What to do. Exact repetition is required: output every record in full.
------------------------------------
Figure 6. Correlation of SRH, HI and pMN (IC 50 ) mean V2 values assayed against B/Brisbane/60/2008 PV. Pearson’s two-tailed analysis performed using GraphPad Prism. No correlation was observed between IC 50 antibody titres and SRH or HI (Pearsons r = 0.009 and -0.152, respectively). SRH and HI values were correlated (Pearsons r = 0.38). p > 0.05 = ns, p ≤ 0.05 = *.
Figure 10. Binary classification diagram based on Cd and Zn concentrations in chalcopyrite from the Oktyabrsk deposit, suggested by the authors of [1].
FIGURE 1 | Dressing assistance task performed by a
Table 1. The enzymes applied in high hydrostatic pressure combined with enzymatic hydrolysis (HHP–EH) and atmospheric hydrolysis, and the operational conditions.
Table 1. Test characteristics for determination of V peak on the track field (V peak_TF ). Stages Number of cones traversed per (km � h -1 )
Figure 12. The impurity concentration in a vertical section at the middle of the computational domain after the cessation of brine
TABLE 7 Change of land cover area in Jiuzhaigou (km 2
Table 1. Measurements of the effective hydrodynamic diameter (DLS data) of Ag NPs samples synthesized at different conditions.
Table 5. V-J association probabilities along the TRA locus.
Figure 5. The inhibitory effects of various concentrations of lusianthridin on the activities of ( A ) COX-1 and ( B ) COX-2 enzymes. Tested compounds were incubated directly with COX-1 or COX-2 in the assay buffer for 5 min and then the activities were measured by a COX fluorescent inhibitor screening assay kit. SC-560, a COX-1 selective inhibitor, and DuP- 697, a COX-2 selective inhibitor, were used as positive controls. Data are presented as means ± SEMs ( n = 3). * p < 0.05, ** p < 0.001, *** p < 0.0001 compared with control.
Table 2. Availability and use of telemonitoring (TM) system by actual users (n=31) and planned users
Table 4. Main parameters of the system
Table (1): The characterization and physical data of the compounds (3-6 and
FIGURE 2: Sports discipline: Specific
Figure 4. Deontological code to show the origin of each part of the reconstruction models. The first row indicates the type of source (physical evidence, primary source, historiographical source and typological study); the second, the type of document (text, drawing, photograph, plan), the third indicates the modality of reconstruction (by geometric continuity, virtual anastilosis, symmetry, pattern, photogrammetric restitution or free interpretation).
------------------------------------
Your solution.
Figure 6. Correlation of SRH, HI and pMN (IC 50 ) mean V2 values assayed against B/Brisbane/60/2008 PV. Pearson’s two-tailed analysis performed using GraphPad Prism. No correlation was observed between IC 50 antibody titres and SRH or HI (Pearsons r = 0.009 and -0.152, respectively). SRH and HI values were correlated (Pearsons r = 0.38). p > 0.05 = ns, p ≤ 0.05 = *.
Figure 10. Binary classification diagram based on Cd and Zn concentrations in chalcopyrite from the Oktyabrsk deposit, suggested by the authors of [1].
FIGURE 1 | Dressing assistance task performed by a
Table 1. The enzymes applied in high hydrostatic pressure combined with enzymatic hydrolysis (HHP–EH) and atmospheric hydrolysis, and the operational conditions.
Table 1. Test characteristics for determination of V peak on the track field (V peak_TF ). Stages Number of cones traversed per (km � h -1 )
Figure 12. The impurity concentration in a vertical section at the middle of the computational domain after the cessation of brine
TABLE 7 Change of land cover area in Jiuzhaigou (km 2
Table 1. Measurements of the effective hydrodynamic diameter (DLS data) of Ag NPs samples synthesized at different conditions.
Table 5. V-J association probabilities along the TRA locus.
Figure 5. The inhibitory effects of various concentrations of lusianthridin on the activities of ( A ) COX-1 and ( B ) COX-2 enzymes. Tested compounds were incubated directly with COX-1 or COX-2 in the assay buffer for 5 min and then the activities were measured by a COX fluorescent inhibitor screening assay kit. SC-560, a COX-1 selective inhibitor, and DuP- 697, a COX-2 selective inhibitor, were used as positive controls. Data are presented as means ± SEMs ( n = 3). * p < 0.05, ** p < 0.001, *** p < 0.0001 compared with control.
Table 2. Availability and use of telemonitoring (TM) system by actual users (n=31) and planned users
Table 4. Main parameters of the system
Table (1): The characterization and physical data of the compounds (3-6 and
FIGURE 2: Sports discipline: Specific
Figure 4. Deontological code to show the origin of each part of the reconstruction models. The first row indicates the type of source (physical evidence, primary source, historiographical source and typological study); the second, the type of document (text, drawing, photograph, plan), the third indicates the modality of reconstruction (by geometric continuity, virtual anastilosis, symmetry, pattern, photogrammetric restitution or free interpretation).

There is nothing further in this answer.